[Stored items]
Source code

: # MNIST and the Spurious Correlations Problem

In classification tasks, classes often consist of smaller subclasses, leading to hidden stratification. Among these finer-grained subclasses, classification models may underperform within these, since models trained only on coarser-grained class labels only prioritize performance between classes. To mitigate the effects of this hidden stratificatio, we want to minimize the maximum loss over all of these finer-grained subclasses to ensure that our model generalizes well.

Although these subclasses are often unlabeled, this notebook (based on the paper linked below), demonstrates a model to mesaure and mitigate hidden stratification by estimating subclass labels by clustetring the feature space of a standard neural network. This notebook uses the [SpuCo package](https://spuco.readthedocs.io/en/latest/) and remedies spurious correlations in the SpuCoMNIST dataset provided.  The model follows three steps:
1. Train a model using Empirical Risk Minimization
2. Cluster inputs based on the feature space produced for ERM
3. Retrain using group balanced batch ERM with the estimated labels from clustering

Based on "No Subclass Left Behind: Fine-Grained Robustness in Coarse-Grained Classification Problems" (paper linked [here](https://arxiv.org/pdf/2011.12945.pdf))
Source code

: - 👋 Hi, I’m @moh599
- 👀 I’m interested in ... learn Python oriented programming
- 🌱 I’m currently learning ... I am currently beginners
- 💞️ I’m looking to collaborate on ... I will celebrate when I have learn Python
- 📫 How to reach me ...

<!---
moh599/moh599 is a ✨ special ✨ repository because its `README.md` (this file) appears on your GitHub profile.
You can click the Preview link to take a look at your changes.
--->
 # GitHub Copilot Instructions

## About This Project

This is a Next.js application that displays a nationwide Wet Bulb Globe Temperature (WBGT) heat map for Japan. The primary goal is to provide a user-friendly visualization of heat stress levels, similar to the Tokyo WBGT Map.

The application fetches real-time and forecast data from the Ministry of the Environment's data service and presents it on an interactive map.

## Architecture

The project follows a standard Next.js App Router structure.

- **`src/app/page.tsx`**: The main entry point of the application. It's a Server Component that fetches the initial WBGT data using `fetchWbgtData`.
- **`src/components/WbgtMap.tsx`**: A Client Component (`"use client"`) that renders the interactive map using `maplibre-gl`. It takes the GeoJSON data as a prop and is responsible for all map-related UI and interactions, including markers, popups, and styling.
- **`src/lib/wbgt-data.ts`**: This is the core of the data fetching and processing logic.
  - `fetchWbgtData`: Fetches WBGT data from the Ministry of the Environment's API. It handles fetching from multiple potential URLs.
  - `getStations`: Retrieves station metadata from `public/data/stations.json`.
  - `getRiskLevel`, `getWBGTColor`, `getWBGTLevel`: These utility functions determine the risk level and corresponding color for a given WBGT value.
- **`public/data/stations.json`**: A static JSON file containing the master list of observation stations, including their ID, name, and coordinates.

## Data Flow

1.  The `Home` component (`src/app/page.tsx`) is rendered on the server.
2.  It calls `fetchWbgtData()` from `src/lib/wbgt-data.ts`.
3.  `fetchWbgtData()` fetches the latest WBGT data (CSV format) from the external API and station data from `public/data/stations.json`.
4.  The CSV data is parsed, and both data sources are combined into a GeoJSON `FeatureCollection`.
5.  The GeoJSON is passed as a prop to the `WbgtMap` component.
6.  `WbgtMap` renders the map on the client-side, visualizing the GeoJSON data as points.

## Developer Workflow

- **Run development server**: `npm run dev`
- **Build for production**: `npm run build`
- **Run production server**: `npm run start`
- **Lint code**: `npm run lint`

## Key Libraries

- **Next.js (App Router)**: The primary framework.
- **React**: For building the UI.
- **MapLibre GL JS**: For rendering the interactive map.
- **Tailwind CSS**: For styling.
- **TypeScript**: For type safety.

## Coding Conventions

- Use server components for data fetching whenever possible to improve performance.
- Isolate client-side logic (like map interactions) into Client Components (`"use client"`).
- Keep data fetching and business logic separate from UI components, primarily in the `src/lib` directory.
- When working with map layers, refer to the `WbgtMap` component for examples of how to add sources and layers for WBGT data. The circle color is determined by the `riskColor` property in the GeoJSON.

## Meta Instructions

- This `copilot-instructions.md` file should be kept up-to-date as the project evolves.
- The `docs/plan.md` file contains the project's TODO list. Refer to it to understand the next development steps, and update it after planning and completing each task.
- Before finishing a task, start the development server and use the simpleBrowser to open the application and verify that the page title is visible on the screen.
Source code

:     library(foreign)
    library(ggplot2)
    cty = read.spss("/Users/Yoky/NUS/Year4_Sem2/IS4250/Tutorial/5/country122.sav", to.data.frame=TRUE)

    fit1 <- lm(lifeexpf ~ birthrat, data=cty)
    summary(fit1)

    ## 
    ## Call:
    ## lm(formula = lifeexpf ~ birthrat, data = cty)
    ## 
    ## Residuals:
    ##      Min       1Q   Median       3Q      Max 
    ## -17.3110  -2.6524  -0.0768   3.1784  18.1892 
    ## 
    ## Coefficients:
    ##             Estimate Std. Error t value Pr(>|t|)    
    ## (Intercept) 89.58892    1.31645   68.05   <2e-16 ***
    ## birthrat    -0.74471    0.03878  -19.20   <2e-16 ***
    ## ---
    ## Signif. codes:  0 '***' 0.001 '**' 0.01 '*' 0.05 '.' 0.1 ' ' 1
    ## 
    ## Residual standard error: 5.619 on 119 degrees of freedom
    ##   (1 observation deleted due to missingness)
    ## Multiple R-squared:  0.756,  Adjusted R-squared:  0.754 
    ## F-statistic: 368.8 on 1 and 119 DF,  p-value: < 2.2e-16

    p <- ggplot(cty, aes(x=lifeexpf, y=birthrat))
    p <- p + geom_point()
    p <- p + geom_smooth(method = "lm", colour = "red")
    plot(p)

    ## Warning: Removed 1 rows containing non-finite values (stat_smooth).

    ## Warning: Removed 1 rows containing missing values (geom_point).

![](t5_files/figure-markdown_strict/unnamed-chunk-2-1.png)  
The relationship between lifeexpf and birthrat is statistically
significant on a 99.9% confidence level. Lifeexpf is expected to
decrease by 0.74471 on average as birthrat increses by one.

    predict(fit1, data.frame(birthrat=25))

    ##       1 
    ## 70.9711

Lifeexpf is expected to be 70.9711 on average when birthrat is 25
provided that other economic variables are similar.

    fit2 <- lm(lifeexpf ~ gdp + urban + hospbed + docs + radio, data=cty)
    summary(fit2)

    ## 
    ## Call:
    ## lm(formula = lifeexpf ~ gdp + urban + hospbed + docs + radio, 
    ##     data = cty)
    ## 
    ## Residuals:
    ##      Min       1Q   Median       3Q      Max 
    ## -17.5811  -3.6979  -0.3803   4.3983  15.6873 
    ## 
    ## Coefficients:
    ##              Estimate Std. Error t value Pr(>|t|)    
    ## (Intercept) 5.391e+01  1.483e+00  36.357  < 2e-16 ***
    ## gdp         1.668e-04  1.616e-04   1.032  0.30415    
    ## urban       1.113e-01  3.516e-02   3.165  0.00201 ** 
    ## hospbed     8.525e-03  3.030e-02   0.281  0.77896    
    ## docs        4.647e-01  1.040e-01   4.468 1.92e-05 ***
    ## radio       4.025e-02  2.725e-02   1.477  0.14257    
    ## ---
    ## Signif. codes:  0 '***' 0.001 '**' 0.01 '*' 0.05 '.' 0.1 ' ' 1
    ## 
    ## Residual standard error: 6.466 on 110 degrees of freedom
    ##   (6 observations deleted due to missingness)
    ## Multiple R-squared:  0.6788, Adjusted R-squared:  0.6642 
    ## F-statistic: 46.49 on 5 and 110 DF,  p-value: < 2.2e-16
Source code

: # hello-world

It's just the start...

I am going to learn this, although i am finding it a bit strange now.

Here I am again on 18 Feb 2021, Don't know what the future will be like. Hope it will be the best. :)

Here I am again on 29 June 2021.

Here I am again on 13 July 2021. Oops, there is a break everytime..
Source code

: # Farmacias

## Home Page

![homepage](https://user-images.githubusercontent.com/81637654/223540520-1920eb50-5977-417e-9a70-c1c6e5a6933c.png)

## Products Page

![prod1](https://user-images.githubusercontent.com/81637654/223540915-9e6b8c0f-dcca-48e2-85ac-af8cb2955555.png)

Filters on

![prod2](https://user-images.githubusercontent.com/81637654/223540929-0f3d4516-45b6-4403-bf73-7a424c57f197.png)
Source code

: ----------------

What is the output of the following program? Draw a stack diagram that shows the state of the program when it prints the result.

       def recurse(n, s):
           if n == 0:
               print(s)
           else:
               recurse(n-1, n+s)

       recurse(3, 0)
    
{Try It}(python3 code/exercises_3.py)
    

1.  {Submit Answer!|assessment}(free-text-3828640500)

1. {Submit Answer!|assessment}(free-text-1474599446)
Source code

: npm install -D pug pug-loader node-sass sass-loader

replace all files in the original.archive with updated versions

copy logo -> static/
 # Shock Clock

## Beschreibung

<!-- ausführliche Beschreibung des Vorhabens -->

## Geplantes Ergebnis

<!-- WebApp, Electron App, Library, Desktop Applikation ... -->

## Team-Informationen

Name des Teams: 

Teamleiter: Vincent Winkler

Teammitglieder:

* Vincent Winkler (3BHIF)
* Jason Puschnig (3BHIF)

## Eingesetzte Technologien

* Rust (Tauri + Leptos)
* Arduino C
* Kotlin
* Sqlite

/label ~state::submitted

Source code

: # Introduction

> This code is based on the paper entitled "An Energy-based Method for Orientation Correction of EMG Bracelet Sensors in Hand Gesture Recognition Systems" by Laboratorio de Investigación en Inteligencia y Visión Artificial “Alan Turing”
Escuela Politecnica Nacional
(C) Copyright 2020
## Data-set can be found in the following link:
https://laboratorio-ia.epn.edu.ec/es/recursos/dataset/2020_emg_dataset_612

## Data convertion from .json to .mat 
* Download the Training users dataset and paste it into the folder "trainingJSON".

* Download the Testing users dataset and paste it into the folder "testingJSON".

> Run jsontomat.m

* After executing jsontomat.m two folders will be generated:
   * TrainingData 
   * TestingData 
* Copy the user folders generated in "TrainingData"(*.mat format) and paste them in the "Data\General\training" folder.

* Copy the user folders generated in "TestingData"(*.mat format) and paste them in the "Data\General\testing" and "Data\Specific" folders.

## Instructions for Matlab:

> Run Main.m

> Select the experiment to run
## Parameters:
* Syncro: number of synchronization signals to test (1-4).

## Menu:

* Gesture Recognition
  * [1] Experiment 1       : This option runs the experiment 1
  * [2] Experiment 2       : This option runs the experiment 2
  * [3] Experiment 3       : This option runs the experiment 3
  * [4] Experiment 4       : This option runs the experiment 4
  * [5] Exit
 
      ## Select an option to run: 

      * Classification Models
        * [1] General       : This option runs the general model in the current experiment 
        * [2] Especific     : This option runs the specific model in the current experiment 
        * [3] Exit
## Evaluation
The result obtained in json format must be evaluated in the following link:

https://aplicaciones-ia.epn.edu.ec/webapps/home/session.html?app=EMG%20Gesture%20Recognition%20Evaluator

TASK BRIEF
Each line of the records, from the opening one through the line holding "3. Retrain using", should be restated word for word, with nothing else in the answer.

WORKED SOLUTION
Source code

: # MNIST and the Spurious Correlations Problem

In classification tasks, classes often consist of smaller subclasses, leading to hidden stratification. Among these finer-grained subclasses, classification models may underperform within these, since models trained only on coarser-grained class labels only prioritize performance between classes. To mitigate the effects of this hidden stratificatio, we want to minimize the maximum loss over all of these finer-grained subclasses to ensure that our model generalizes well.

Although these subclasses are often unlabeled, this notebook (based on the paper linked below), demonstrates a model to mesaure and mitigate hidden stratification by estimating subclass labels by clustetring the feature space of a standard neural network. This notebook uses the [SpuCo package](https://spuco.readthedocs.io/en/latest/) and remedies spurious correlations in the SpuCoMNIST dataset provided.  The model follows three steps:
1. Train a model using Empirical Risk Minimization
2. Cluster inputs based on the feature space produced for ERM
3. Retrain using group balanced batch ERM with the estimated labels from clustering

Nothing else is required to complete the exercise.